Correspondence to: Dirk Verschuren1 Correspondence and requests for materials should be addressed to D.V. (Email: dirk.verschuren@UGent.be).

External climate forcings—such as long-term changes in solar insolation—generate different climate responses in tropical and high latitude regions1. Documenting the spatial and temporal variability of past climates is therefore critical for understanding how such forcings are translated into regional climate variability. In contrast to the data-rich middle and high latitudes, high-quality climate-proxy records from equatorial regions are relatively few2, 3, 4, especially from regions experiencing the bimodal seasonal rainfall distribution associated with twice-annual passage of the Intertropical Convergence Zone. Here we present a continuous and well-resolved climate-proxy record of hydrological variability during the past 25,000 years from equatorial East Africa. Our results, based on complementary evidence from seismic-reflection stratigraphy and organic biomarker molecules in the sediment record of Lake Challa near Mount Kilimanjaro, reveal that monsoon rainfall in this region varied at half-precessional (approx11,500-year) intervals in phase with orbitally controlled insolation forcing. The southeasterly and northeasterly monsoons that advect moisture from the western Indian Ocean were strengthened in alternation when the inter-hemispheric insolation gradient was at a maximum; dry conditions prevailed when neither monsoon was intensified and modest local March or September insolation weakened the rain season that followed.
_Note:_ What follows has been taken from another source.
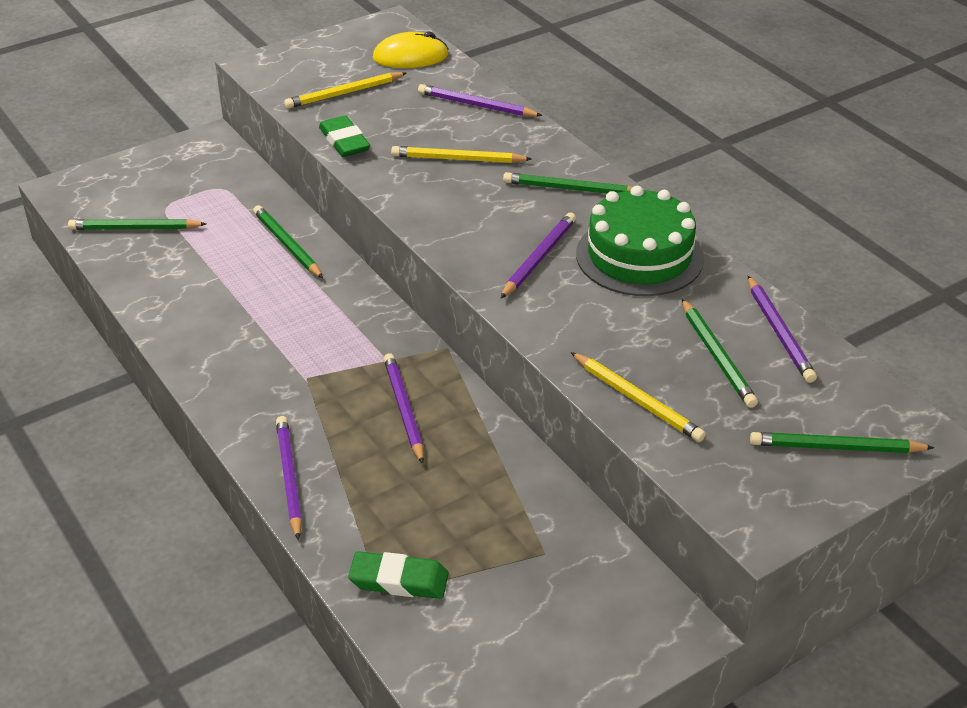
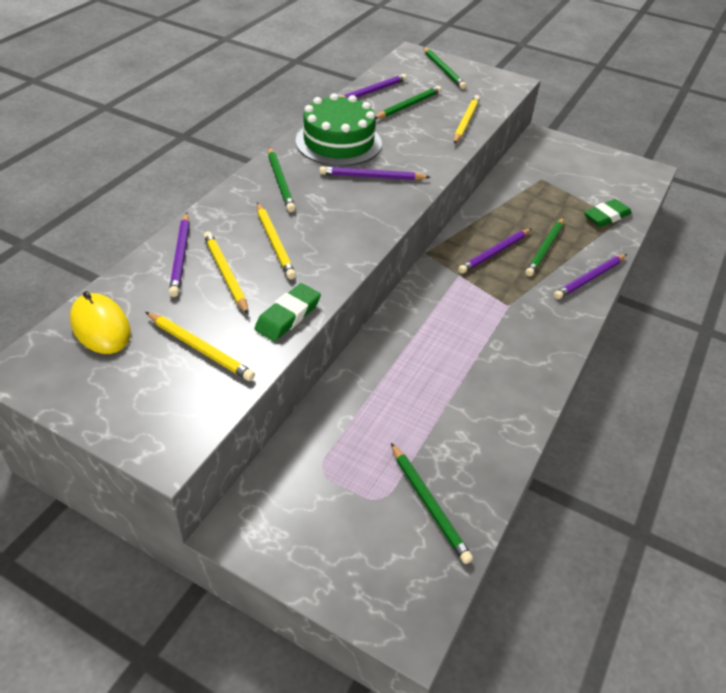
camera: 120 degrees left, 5 degrees up
green pencil [253,205,323,278] -> green pencil moved to [526,217,564,276]
green eraser [348,551,449,599] -> green eraser turned 75 degrees clockwise [584,199,632,227]
none -> yellow pencil [203,231,249,315]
On sub-millennial timescales, the temporal pattern of hydrological change on the East African Equator bears clear high-northern-latitude signatures, but on the orbital timescale it mainly responded to low-latitude insolation forcing. Predominance of low-latitude climate processes in this monsoon region can be attributed to the low-latitude position of its continental regions of surface air flow convergence, and its relative isolation from the Atlantic Ocean, where prominent meridional overturning circulation more tightly couples low-latitude climate regimes to high-latitude boundary conditions.